Beatrice Makena v Director of Public Prosecution [2018] KEHC 7436 (KLR) | Revision Jurisdiction | Esheria

Beatrice Makena v Director of Public Prosecution [2018] KEHC 7436 (KLR)

Full Case Text

REPUBLIC OF KENYA

IN THE HIGH COURT OF KENTA AT MERU

MISC. CRIMINAL APPL. NO. 20 OF 2018

BETWEEN

BEATRICE MAKENA.................................................................APPLICANT

VERSUS

DIRECTOR OF PUBLIC PROSECUTION..........................RESPONDENT

R U L I N G

1. By a Motion on Notice dated 26th March, 2018 brought under section 362 of the Criminal Procedure Act, Cap 75 of the Laws of Kenya,BEATRICE MAKENA (“the applicant”) has asked this court to call for the record of the trial court in the Meru CM Cr. Case No. 300 of 2018 Republic v. Beatrice Makenaconsider the same and declare that conviction and sentence metted out to her was null and void. That the charges preferred against her were not in conformity with the Alcoholic Drinks Control Act No. 4 of 2010.

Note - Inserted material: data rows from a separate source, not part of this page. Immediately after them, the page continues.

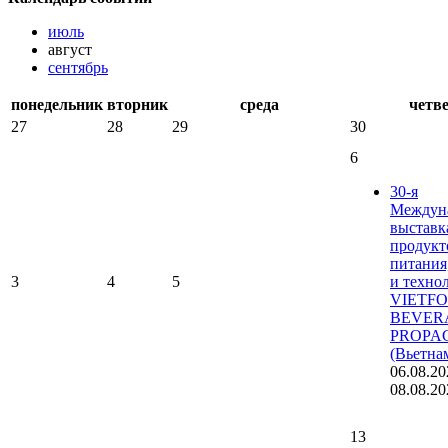
июль
август
сентябрь
понедельник
вторник
среда
четв
27
28
29
30
6
30-я
Междун
выставк
продукт
питания
3
4
5
и техно
VIETF
BEVER
PROPA
(Вьетна
06.08.20
08.08.20
13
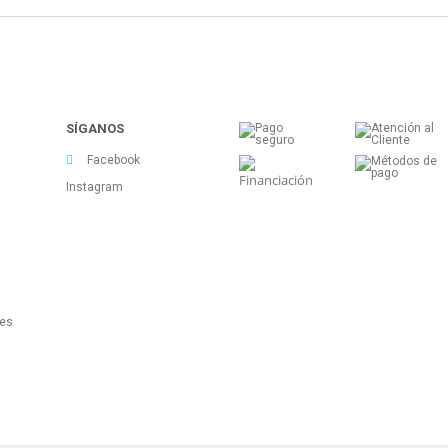
SÍGANOS
Facebook
Instagram
tes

2. The applicant also sought a second order that the court does declare the charges, conviction and sentence as being unconstitutional and a violation of the applicant’s human rights.

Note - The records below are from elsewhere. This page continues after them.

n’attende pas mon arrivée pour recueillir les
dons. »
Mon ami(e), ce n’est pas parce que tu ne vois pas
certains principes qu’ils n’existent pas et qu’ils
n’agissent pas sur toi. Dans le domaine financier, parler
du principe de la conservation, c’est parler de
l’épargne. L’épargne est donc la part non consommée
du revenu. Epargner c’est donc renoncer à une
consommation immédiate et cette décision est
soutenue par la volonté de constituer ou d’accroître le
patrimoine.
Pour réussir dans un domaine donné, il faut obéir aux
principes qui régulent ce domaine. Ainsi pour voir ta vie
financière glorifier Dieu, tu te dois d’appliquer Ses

3. The grounds upon which the application was predicated upon were set out in the body of the Motion and in the supporting affidavit of applicant sworn on 26th March, 2018. These were that the particulars of the charge are incurably defective, illegal and contrary to the Alcoholic Drinks Control Act No. 4 of 2010;that the rights of the applicant have been violated in so far as the conviction and sentence was based on a defective and irregular charge.

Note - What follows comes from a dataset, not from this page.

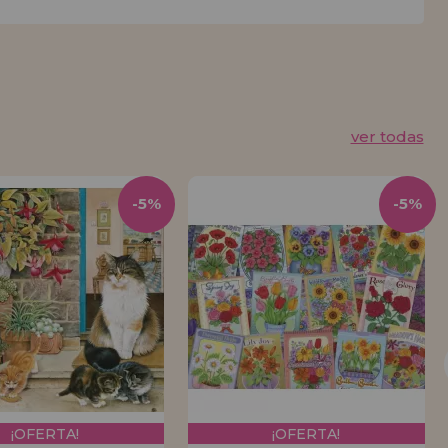
ver todas
-5%
-5%
¡OFERTA!
¡OFERTA!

4.  The applicant deposed that she was arraigned in court on 30th January, 2018. That she was convicted and sentenced to pay a fine of Kshs. 500,000/- and in default serve 6 months imprisonment. That she had been advised that the said charges were defective and a violation of her human rights. She urged the court to revise the conviction and sentence.

5.  Mr. Gikunda Anampiu who appeared for the applicant relied on the averments of his client. Mr. Namiti Learned Counsel for the State did not oppose the application.

6.  I have considered the record. The applicant was arraigned in the Meru Chief Magistrates’Court on 30th January, 2018 on a charge of processing alcoholic drinks without a licence contrary to section 37 (1) as read with Section 62 of the Alcoholic Drinks Control Act No.4 of 2010 (“the Act”).The particulars of the charge were that on 30th January, 2018 at Nkabune area in Imenti North sub-county within Meru County, the applicant was found in possession of 100 litres of muna for processing changaa without a license (sic).

7.  The applicant admitted the charge. The prosecution told the court that the facts were as per the charge sheet. The court entered the plea of guilty, convicted the applicant and sentenced her to pay a fine of Kshs.500,000/- in default to serve 6 months imprisonment.

8.  The jurisdiction of this court on revision is clear. The court is to call for the original record and satisfy itself as to the legality or efficacy pf an order made or proceeding undertaken. The applicant was convicted under sections 37(1) as read with section 62 of the Actwhich provides as follows:-

Copy here the 2 sections.

9.  From the foregoing, it is clear that section 37(1) of the Actcreates the offence of a licensee selling alcohol to a person when such licensee has no licence or his/her licence does not cover the alcohol in question. Section 62 of the Act is the punishment section.

10. The particulars of the charge were that the applicant was found in possession of Muna which is a substance that processes changaa. The particulars did not state that the applicant was found selling or had sold an alcoholic drink which she had not been licenced to sell. She was only in possession of Muna which the charge did not state that it was an alcoholic drink.

11. To my mind, the charge was hopelessly defective in that; section 37 (1) of the Actdoes not create an offence of possession, but rather sale on an alcoholic drink which ones licence does not cover. Secondly, there was no evidence that the substance in court was an alcoholic drink in terms of section 2 of the Act.There was no evidence that was produced to prove that the said substance had the alcoholic content as defined in the Act. To that extent, although the applicant admitted having been found to have the substance that was produced in court, it was not established that that substance was an alcoholic drink.

12. In the premises, I hold that the conviction and sentence was not proper and cannot stand. The same is hereby quashed and set aside.

13. Prayer noumber two of the motion is denied as it was not demonstrated that the actions complained of were unconstitutional. To this court’s mind the action complained of was only irregular.

14. Accordingly, the application is allowed in terms of prayer number 1 of the Motion. The applicant is to be released forthwith unless otherwise lawfully held.

DATEDand DELIVEREDat Meru this  5th day of April, 2018.